### Task list
(a) In the Bye Bye Blackbird article, which studio was the album recorded at?
(b) Using the Bye Bye Blackbird article, mark each statement yes or no and quote the words that settle it: (i) The album was recorded two weeks after Miles Davis died. (ii) "I Thought About You" is the closing track of the album. (iii) The album came out on ECM in 1991.
(c) Reproduce word for word the passage of the Bye Bye Blackbird article starting at "Bye Bye Blackbird is" and ending at "their 1983 debut.".

### Quoted passage
▽

Studio album / Miles Davis tribute album by the Keith Jarrett Trio
- Released: April 1993
- Recorded: October 12, 1991
- Studio: Power Station, New York City
- Genre: Jazz
- Length: 68:00
- Label: ECM ECM 1467
- Producer: Manfred Eicher

Keith Jarrett chronology
| Vienna Concert (1992) | Bye Bye Blackbird (1993) | Bridge of Light (1994) |

Jarrett / Peacock / DeJohnette chronology
| The Cure (1991) | Bye Bye Blackbird (1993) | Standards in Norway (1995) |

= Bye Bye Blackbird (Keith Jarrett album) =

Bye Bye Blackbird is a studio album by the Keith Jarrett Trio recorded on October 12, 1991 in tribute to Miles Davis, who had died two weeks earlier, and released on ECM in April 1993—the first and last studio recording by Jarrett's "Standards Trio", featuring rhythm section Gary Peacock and Jack DeJohnette since their 1983 debut.

== Reception ==

In a review for AllMusic, Richard S. Ginell wrote: "The lonely figure in shadow with a horn on the cover contrasts with the joyous spirit of many of the tracks on this CD, yet there is still a ghostly presence to deal with—and in keeping with Miles' credo, Jarrett's choice of notes is often more purposefully spare than usual. There is symmetry in the organization of the album, with 'Bye Bye Blackbird' opening and the trio's equally jaunty 'Blackbird, Bye Bye' closing the album, and the interior tracks immediately following the former and preceding the latter are 'You Won't Forget Me' and 'I Thought About You'... As an immediate response to a traumatic event, Jarrett and his colleagues strike the right emotional balance to create one of their more meaningful albums."

△

### Data excerpts
▽

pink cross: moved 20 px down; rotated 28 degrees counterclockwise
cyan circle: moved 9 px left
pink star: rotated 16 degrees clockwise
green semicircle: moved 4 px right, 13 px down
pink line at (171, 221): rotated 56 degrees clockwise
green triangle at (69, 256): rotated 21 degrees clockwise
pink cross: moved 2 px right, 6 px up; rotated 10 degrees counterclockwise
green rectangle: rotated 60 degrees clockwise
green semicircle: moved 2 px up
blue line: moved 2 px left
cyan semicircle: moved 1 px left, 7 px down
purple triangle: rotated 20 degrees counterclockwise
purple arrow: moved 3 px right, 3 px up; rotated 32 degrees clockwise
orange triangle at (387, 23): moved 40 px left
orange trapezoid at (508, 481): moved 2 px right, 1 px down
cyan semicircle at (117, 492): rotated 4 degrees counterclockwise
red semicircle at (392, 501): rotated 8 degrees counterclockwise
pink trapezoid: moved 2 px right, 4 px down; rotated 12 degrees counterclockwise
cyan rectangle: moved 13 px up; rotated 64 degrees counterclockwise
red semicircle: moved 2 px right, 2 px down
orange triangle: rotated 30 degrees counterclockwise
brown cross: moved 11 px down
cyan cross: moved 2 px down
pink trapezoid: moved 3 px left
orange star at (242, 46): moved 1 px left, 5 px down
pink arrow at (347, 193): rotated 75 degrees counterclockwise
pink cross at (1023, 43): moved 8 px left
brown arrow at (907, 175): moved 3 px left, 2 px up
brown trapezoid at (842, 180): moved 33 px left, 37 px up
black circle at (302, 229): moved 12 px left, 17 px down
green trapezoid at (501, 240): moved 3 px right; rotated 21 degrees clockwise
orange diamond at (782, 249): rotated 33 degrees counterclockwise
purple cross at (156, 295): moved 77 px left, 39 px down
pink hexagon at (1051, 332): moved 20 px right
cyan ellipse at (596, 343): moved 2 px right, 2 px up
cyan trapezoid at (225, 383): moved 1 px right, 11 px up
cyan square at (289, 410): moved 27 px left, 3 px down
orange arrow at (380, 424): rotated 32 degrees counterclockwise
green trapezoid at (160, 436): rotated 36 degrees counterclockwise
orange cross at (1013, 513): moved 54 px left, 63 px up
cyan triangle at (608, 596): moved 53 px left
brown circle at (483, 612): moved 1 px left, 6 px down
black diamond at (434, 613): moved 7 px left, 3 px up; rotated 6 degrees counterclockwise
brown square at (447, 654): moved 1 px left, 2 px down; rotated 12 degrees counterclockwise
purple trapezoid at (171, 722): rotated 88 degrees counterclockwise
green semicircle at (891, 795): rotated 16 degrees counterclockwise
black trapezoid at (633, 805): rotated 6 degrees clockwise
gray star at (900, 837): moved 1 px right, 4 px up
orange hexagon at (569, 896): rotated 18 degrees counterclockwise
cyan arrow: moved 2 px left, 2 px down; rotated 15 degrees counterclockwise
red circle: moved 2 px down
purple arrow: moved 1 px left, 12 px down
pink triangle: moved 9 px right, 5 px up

△

### Answers in order
(a) Power Station, New York City.

(b)
(i) Yes: "in tribute to Miles Davis, who had died two weeks earlier"
(ii) No: "the trio's equally jaunty 'Blackbird, Bye Bye' closing the album"
(iii) No: "released on ECM in April 1993"

(c)
Bye Bye Blackbird is a studio album by the Keith Jarrett Trio recorded on October 12, 1991 in tribute to Miles Davis, who had died two weeks earlier, and released on ECM in April 1993—the first and last studio recording by Jarrett's "Standards Trio", featuring rhythm section Gary Peacock and Jack DeJohnette since their 1983 debut.